Nevertheless, the August meeting was not "pass-through". At stake is the fourth increase in the interest rate this year. In addition, the market had to make sure that the regulator was ready to raise the rate in September, although traders are confident in this step more than 90%. In general, the Fed justified investors' expectations, however, without saying anything new. The main "hawkish" feature of the accompanying statement is that the Fed simply kept silent about the possible risks. But this was enough to ensure that the US dollar kept the status quo in the market, and paired with the euro even strengthened to the middle of the 16th figure.
But let's start with what theses the US regulator did after all. First of all, it should be noted that the Fed changed its formulations somewhat, tightening the general tone of the statement. For example, according to the Fed, annual inflation does not "approach two percent," but "remains near this mark"; unemployment does not "decline", but "remains at a low level"; Consumer spending does not "show signs of growth," but "increases at a strong pace"; The US economy does not grow at a "decent pace", but "strong enough." Such a seemingly insignificant rehash in the translation into "human" language means that the regulator is satisfied with the current trends in the above areas.
Also, the Fed repeated that the rates will continue to increase gradually, while the monetary policy remains stimulating (and not restraining). Traders reacted to yesterday's meeting accordingly, the probability of raising the rate to 2.25% at the September meeting rose to 92%, while the chances of raising the rate to 2.5% at the December meeting are estimated at 65%. Last week, the market was not so confident in the actions of the regulator (the probability was 80% and 45% respectively).
What did the Fed keep silent about, thus inspiring dollar bulls? First of all, Federal Reserve officials did not comment on and generally mention the risks associated with foreign trade, and, more simply, the trade war with China. Although Jerome Powell previously focused on this aspect of his attention, saying that high trade duties will harm the US economy. However, the regulator chose to ignore the trade conflict, although it continues to gain momentum.
Literally yesterday, Washington announced that it was preparing to introduce a 25% duty on Chinese goods for a total of $ 200 billion. Beijing, in turn, has already introduced additional duties on American products, the new tariff policy affected about forty percent of US exports to China. In addition, China continues to devalue the yuan. Today, the USD / CNY rate is 6,828, the highest since May last year. But the Fed in this case decided to resort to the "policy of the Ostrich", as if not noticing such a large-scale process of the trade war.

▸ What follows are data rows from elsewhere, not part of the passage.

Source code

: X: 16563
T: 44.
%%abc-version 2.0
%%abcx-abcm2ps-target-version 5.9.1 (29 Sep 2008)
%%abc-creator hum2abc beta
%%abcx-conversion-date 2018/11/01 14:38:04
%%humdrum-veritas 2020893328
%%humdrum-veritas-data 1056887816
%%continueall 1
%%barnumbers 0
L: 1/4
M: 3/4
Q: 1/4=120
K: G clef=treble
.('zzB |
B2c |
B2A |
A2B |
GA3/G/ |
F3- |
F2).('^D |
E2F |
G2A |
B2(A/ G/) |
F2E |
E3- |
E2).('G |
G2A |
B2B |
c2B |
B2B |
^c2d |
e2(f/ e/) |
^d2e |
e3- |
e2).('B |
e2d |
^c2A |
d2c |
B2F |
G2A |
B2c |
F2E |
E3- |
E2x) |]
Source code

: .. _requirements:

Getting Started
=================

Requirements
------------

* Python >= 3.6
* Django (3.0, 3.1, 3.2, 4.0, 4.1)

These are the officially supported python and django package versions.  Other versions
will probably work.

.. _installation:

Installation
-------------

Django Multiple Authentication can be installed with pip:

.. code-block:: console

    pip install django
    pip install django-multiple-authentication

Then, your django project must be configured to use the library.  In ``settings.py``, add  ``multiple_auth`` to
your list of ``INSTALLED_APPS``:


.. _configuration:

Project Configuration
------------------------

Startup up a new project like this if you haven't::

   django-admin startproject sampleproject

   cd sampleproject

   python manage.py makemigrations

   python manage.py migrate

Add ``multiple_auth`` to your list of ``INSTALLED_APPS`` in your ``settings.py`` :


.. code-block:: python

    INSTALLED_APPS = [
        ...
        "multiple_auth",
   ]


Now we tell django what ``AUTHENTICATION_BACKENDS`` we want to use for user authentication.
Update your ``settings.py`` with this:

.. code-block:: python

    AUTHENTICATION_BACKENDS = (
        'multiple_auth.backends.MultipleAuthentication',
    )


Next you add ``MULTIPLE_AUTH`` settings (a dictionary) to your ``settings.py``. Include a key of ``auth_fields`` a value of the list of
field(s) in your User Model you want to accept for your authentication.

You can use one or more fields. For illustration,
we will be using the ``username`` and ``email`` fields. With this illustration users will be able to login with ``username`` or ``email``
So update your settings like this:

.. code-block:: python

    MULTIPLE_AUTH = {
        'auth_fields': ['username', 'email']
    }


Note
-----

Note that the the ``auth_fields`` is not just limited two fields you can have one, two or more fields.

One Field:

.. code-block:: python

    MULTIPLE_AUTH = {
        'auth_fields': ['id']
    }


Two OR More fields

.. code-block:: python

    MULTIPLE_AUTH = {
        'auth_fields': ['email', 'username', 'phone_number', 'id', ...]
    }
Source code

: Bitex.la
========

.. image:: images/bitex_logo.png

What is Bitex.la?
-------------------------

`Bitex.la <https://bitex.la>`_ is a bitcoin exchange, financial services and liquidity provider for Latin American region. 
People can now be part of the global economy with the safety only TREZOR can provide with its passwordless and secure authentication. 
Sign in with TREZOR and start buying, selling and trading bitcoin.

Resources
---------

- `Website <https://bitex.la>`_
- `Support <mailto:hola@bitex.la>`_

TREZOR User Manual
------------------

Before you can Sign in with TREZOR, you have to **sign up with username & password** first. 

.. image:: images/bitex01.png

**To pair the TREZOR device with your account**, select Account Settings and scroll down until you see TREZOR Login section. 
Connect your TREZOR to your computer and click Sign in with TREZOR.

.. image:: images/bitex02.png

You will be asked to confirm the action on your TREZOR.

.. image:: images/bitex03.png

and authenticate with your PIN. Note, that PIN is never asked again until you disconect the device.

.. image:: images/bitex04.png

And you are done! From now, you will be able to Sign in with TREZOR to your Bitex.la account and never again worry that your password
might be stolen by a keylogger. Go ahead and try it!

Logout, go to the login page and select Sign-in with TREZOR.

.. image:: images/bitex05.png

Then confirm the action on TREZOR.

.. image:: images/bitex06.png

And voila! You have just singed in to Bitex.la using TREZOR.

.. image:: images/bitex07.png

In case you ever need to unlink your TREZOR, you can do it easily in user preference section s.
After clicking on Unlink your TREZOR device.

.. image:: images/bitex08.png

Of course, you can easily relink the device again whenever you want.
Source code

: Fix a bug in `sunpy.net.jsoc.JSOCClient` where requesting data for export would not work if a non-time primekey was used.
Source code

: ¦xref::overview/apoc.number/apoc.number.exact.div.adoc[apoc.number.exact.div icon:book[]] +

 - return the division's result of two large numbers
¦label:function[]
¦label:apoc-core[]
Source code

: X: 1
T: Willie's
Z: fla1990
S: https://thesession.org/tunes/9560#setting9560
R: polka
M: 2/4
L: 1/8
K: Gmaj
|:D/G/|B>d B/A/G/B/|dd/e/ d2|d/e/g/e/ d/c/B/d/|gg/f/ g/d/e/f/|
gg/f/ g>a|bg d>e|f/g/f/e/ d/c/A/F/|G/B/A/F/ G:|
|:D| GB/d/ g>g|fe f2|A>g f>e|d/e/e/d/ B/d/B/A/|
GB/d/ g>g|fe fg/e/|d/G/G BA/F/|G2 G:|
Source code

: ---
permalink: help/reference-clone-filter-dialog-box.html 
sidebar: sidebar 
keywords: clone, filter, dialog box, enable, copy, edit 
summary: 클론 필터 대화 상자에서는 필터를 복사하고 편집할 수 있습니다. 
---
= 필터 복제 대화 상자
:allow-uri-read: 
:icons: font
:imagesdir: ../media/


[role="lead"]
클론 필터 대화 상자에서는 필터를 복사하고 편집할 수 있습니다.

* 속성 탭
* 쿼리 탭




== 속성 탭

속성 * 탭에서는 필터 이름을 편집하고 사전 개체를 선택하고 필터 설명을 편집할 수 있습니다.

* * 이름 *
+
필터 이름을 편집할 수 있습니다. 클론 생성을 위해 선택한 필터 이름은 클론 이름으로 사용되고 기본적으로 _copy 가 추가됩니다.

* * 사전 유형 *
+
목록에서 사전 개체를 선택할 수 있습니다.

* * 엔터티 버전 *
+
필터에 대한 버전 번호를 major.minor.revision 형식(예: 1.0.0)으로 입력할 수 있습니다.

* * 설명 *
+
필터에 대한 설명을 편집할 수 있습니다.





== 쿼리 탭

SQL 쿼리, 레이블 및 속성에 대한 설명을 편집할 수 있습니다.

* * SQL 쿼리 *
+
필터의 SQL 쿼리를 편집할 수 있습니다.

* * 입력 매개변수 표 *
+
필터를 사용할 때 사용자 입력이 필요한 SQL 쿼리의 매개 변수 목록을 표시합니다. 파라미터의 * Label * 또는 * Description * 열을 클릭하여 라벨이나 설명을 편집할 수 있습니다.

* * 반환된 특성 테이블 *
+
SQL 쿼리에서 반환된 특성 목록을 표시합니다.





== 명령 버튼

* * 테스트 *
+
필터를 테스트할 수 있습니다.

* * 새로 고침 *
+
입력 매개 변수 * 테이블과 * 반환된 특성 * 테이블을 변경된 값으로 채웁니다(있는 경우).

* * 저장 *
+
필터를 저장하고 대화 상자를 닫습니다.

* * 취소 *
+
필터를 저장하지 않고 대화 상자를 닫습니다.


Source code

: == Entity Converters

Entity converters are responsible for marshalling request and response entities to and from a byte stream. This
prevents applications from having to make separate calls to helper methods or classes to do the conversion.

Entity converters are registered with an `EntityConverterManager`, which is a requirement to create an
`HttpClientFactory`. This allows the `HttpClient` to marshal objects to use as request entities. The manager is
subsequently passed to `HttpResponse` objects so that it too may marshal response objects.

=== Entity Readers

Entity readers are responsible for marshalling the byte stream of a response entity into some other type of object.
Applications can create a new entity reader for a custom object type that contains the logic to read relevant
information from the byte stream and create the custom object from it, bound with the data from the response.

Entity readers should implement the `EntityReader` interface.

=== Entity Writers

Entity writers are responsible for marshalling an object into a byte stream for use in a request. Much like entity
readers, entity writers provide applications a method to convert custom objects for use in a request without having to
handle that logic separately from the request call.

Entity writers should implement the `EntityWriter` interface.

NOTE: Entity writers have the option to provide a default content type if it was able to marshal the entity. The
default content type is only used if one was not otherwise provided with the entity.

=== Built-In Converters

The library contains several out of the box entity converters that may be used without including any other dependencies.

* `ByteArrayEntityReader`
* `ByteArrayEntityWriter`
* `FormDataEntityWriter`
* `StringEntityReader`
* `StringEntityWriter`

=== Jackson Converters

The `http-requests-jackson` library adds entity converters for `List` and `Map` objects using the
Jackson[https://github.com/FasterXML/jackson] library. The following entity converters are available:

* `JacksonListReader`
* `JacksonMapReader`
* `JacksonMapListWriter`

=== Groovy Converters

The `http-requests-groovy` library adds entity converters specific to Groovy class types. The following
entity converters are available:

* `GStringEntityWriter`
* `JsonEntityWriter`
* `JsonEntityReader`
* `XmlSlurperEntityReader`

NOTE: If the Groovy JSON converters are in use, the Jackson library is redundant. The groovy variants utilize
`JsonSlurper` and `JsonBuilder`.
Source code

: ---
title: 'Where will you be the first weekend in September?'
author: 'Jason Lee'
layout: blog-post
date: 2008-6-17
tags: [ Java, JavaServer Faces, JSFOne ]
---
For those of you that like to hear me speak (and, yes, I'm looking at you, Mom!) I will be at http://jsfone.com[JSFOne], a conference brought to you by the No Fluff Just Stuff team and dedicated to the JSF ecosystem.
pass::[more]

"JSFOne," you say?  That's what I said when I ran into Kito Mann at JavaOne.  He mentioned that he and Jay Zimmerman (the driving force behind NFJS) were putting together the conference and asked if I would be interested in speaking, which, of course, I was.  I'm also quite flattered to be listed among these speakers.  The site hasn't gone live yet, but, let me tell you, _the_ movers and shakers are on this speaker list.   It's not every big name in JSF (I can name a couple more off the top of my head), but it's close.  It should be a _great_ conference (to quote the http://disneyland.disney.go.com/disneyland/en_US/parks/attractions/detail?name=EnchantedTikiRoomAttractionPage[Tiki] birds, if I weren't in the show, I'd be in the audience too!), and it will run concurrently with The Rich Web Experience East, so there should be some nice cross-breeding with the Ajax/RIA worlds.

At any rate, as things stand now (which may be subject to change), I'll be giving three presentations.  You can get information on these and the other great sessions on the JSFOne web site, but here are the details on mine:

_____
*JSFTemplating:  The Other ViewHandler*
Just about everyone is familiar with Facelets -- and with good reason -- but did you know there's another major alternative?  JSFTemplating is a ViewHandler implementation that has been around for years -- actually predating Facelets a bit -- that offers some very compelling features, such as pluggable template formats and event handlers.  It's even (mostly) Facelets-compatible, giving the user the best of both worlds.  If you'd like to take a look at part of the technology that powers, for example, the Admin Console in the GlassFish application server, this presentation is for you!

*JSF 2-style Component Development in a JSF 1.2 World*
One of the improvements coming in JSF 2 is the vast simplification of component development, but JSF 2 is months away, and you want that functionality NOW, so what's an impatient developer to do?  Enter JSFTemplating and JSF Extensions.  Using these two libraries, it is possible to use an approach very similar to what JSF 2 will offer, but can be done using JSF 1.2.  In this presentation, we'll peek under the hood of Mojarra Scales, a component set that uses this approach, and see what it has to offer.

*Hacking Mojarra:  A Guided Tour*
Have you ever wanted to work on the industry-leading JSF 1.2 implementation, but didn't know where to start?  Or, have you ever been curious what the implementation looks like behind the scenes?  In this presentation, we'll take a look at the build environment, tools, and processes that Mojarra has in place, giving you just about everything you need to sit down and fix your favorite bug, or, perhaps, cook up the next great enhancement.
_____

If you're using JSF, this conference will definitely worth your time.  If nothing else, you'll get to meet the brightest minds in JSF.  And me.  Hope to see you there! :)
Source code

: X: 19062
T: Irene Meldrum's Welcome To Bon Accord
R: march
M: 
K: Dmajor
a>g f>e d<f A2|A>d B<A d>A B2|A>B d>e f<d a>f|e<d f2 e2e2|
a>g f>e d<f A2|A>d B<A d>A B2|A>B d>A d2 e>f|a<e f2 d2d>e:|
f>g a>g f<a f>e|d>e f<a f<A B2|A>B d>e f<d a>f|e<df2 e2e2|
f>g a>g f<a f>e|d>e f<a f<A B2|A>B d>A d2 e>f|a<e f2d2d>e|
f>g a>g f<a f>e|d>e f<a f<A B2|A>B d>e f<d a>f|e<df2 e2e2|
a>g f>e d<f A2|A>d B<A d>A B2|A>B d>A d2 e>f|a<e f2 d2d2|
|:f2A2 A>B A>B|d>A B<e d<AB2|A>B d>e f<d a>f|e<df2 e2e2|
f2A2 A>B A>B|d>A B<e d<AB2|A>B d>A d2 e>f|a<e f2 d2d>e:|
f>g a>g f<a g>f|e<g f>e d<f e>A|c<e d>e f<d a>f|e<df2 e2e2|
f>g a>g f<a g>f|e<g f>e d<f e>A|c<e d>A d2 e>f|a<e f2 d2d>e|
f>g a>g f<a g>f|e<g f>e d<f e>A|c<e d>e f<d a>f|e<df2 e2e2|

Nor did the Fed mention the risks of inverting the yield curve. The difference between the yield of 10-year-olds and 2-year-old Treasuries continues to decline and at the moment is practically at the 10-year minimum. This situation looks like an alarm signal, as it may serve as a sign of an approaching economic recession. However, this moment was also tactfully omitted from the Fed's attention.
In addition, the accompanying statement does not indicate whether members of the regulator discussed the issue of a neutral rate, in other words, when the process of tightening monetary policy will be paused. Jerome Powell, speaking not so long ago in Congress, said that the Fed is still discussing when the so-called "neutral rate" will be achieved. Naturally, the accompanying statement does not reflect the course of the meeting (unlike the protocol that will be published later), but some analysts had expected that in the text of the statement there would be a reservation "for now" - "so far, plans to raise the interest rate remain." Such a formulation would say that the Fed as a whole is ready to take a break in tightening monetary policy, even without a notation of the level of a neutral rate and time guidelines. However, the regulator also ignored this aspect.
In general, the Fed retained its main positions, somewhat toughened the tone of its rhetoric. This approach has provided little support to the dollar, but strengthened the won positions. However, even today, the focus of attention of traders will be shifted to the Friday release of key data on the US labor market.